Windows Functions: Tell me when that changes.

  • michael.f.morin

    Old Hand

    Points: 386

    Comments posted to this topic are about the item Windows Functions: Tell me when that changes.

  • hartmann 74688

    Old Hand

    Points: 346

    Just to make it clear, they are windowing functions or window functions.

    Windows functions sounds like API of the OS :).

    Good Article, great reminder!

  • Alan Burstein

    SSC Guru

    Points: 61037

    hartmann 74688 (2/17/2016)


    Just to make it clear, they are windowing functions or window functions.

    Windows functions sounds like API of the OS :).

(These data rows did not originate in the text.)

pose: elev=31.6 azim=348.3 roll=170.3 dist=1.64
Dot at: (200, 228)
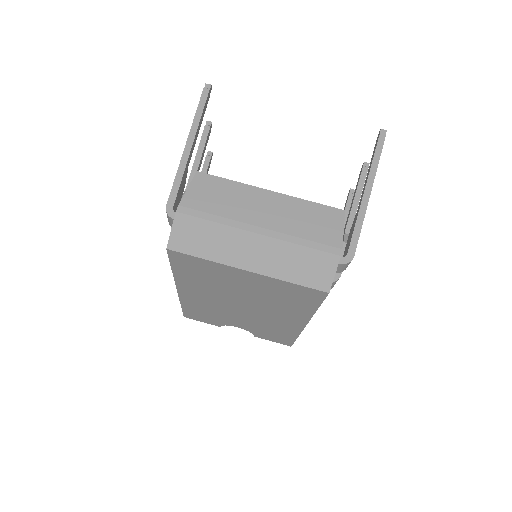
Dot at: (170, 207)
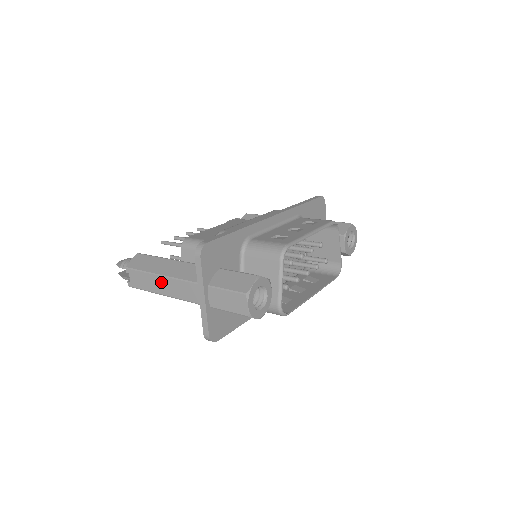
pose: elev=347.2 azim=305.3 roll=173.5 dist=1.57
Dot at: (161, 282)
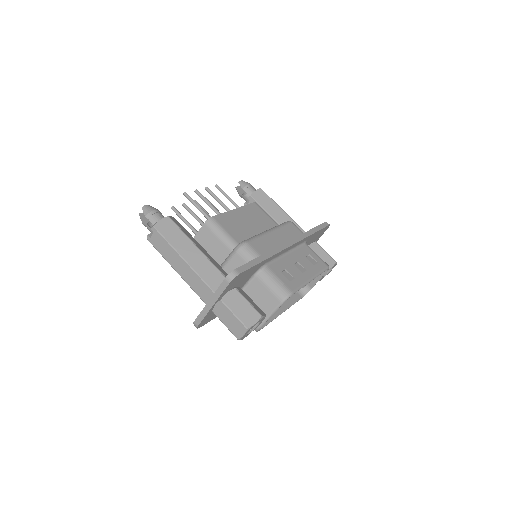
Dot at: (180, 263)
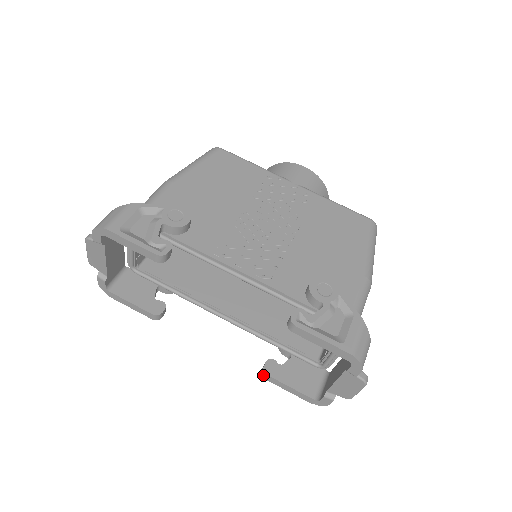
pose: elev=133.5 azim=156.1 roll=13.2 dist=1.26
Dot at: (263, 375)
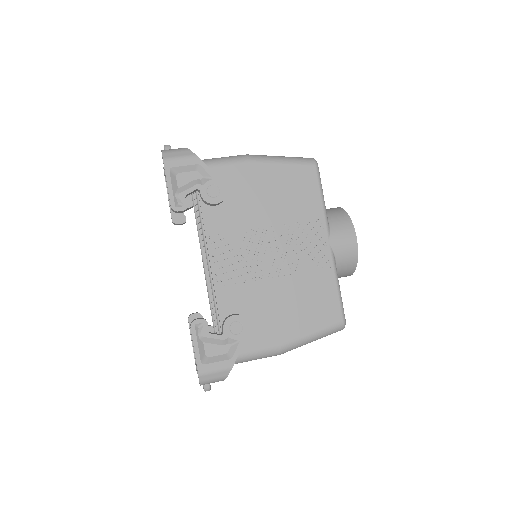
Dot at: (188, 317)
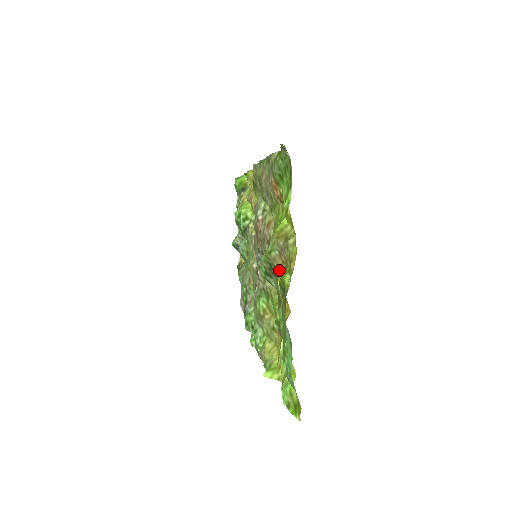
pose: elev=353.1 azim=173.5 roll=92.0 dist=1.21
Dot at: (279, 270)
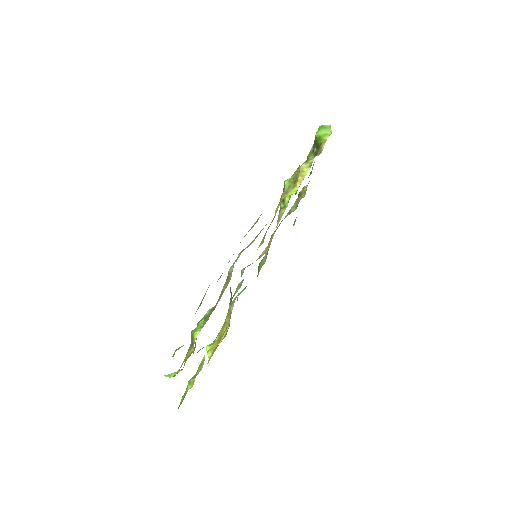
Dot at: occluded
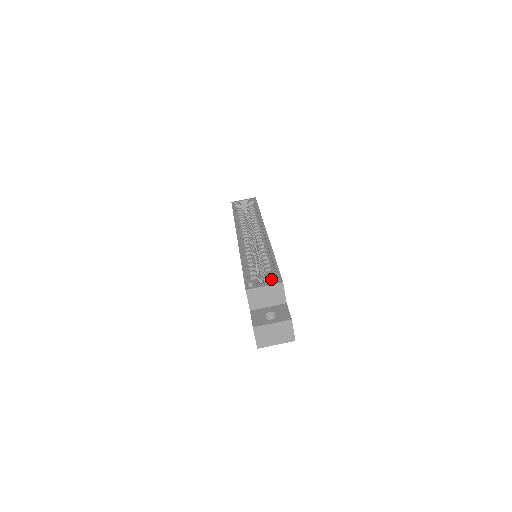
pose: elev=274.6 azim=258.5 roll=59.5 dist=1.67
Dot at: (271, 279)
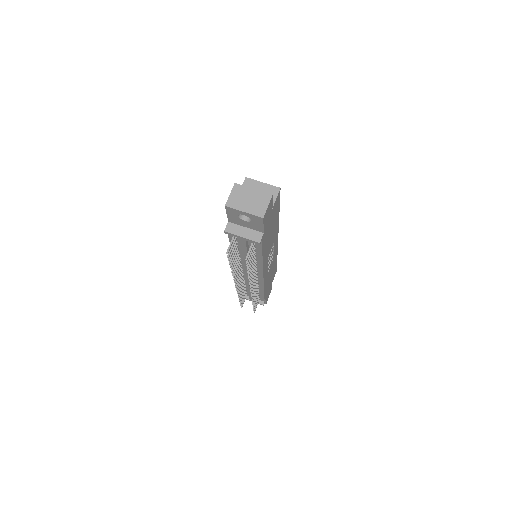
Dot at: occluded
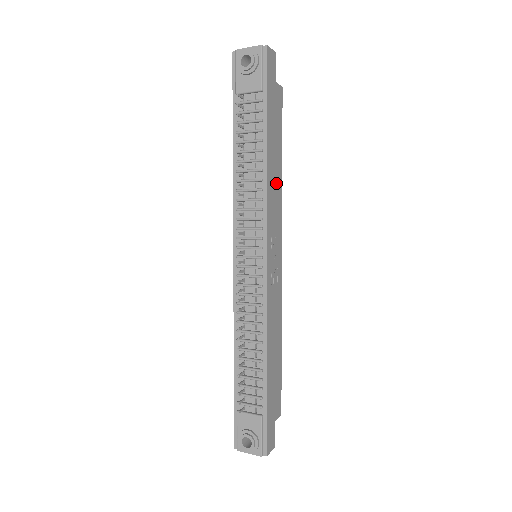
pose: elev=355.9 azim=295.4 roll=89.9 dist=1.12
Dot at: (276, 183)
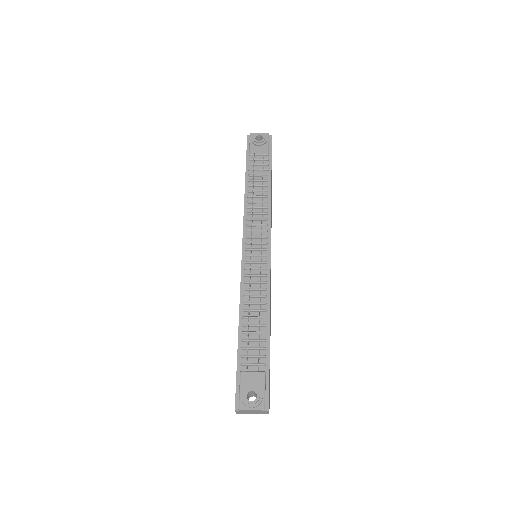
Dot at: (271, 212)
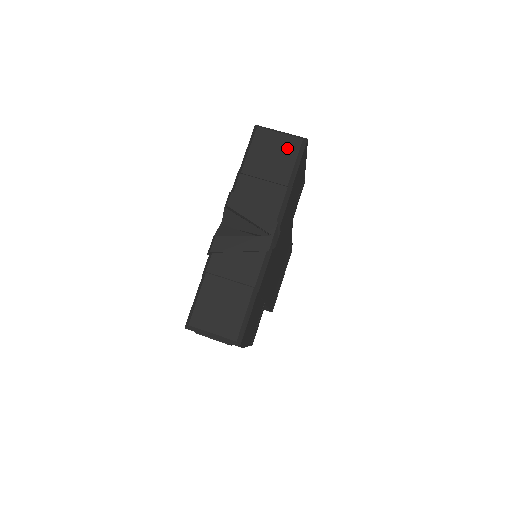
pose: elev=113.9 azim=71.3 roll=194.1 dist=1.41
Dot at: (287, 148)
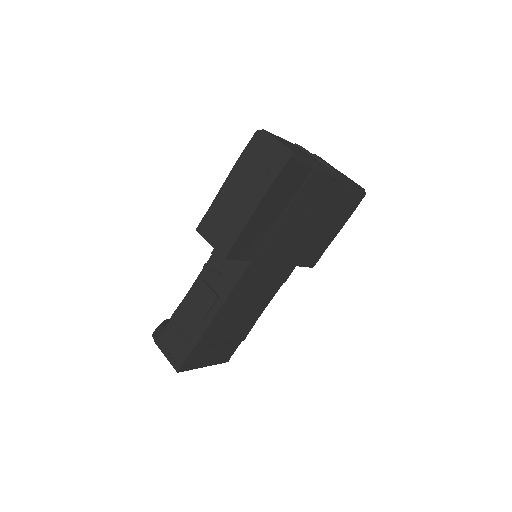
Dot at: occluded
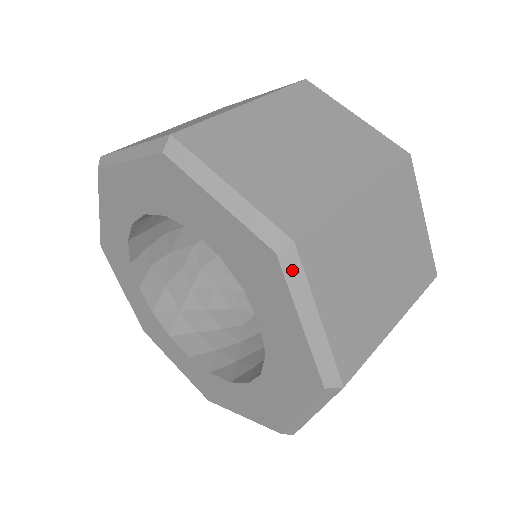
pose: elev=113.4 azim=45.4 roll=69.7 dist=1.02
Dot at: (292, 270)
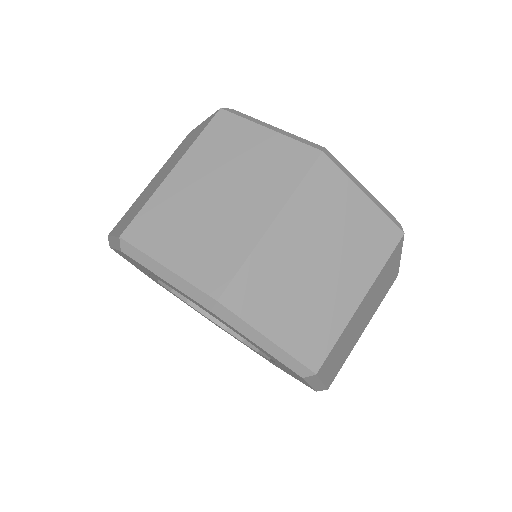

    Good Article, great reminder!

    I noticed that too (and have made the same mistake). I don't know the SSC protocol for correcting articles but I hope that gets sorted out so this excellent article has a better chance of showing up earlier in a Google search.

    -- Alan Burstein


    Helpful links:Best practices for getting help on SQLServerCentral -- Jeff ModenHow to Post Performance Problems -- Gail ShawNasty fast set-based string manipulation functions:For splitting strings try DelimitedSplit8K or DelimitedSplit8K_LEAD (SQL Server 2012+)To split strings based on patterns try PatternSplitCMNeed to clean or transform a string? try NGrams, PatExclude8K, PatReplace8K, DigitsOnlyEE, or Translate8KI cant stress enough the importance of switching from a sequential files mindset to set-based thinking. After you make the switch, you can spend your time tuning and optimizing your queries instead of maintaining lengthy, poor-performing code.  -- Itzik Ben-Gan 2001

  • michael.f.morin

    Old Hand

    Points: 386

    Thanks for the comments guys. Nomenclature is important and I will see what SSC can do to update the article.

  • AdamE

    SSC Enthusiast

    Points: 131

    Alternative method for those without LEAD() and LAG()

    WITH cteSAMPLEDATA

    AS (--Create Sample data

    SELECT ID, ORDER_ID, CODE, ORDER_DATE FROM

    (VALUES

    (1, 'ORDER1', 'DS', N'20151001'),

    (2, 'ORDER2', 'DS', N'20151001'),

    (5, 'ORDER2', 'DS', N'20151002'),

    (3, 'ORDER3', 'DS', N'20151001'),

    (6, 'ORDER3', 'AG', N'20151002'),

    (8, 'ORDER3', 'AG', N'20151003'),

    (4, 'ORDER4', 'DS', N'20151001'),

    (7, 'ORDER4', 'AG', N'20151002'),

    (9, 'ORDER4', 'DS', N'20151003')

    )

    AS MYTABLE(ID, ORDER_ID, CODE, ORDER_DATE)

    )

    SELECT A.ID

    ,A.ORDER_ID

    ,A.CODE

    ,A.ORDER_DATE AS ORDER_DATE

    ,B.ID AS PREVIOUS_ID

    ,B.CODE AS PREVIOUS_CODE

    ,B.ORDER_DATE AS PREVIOUS_ORDERDATE

    FROM (

    SELECT DISTINCT X.*

    FROM cteSAMPLEDATA C

    CROSS APPLY(

    SELECT TOP 1 *

    FROM cteSAMPLEDATA Z

    WHERE Z.ORDER_ID = C.ORDER_ID

    ORDER BY Z.ORDER_DATE DESC

    ) X

    ) A

    CROSS APPLY(

    SELECT TOP 1 *

    FROM cteSAMPLEDATA Z

    WHERE Z.ORDER_ID = A.ORDER_ID

    AND Z.ORDER_DATE<A.ORDER_DATE

    ORDER BY Z.ORDER_DATE DESC

    ) B

    WHERE A.CODE<>B.CODE

  • dgreen-1126628

    SSC-Addicted

    Points: 443

    Great article. And since you are going to clean it up for "Windows" vs "Windowing", you can clean up the following typos, too 🙂

    1. "Meaning it is the only order whose most recent date (2015-10-03) has a different code (DS) that the one before it (AG) from 2015-10-02"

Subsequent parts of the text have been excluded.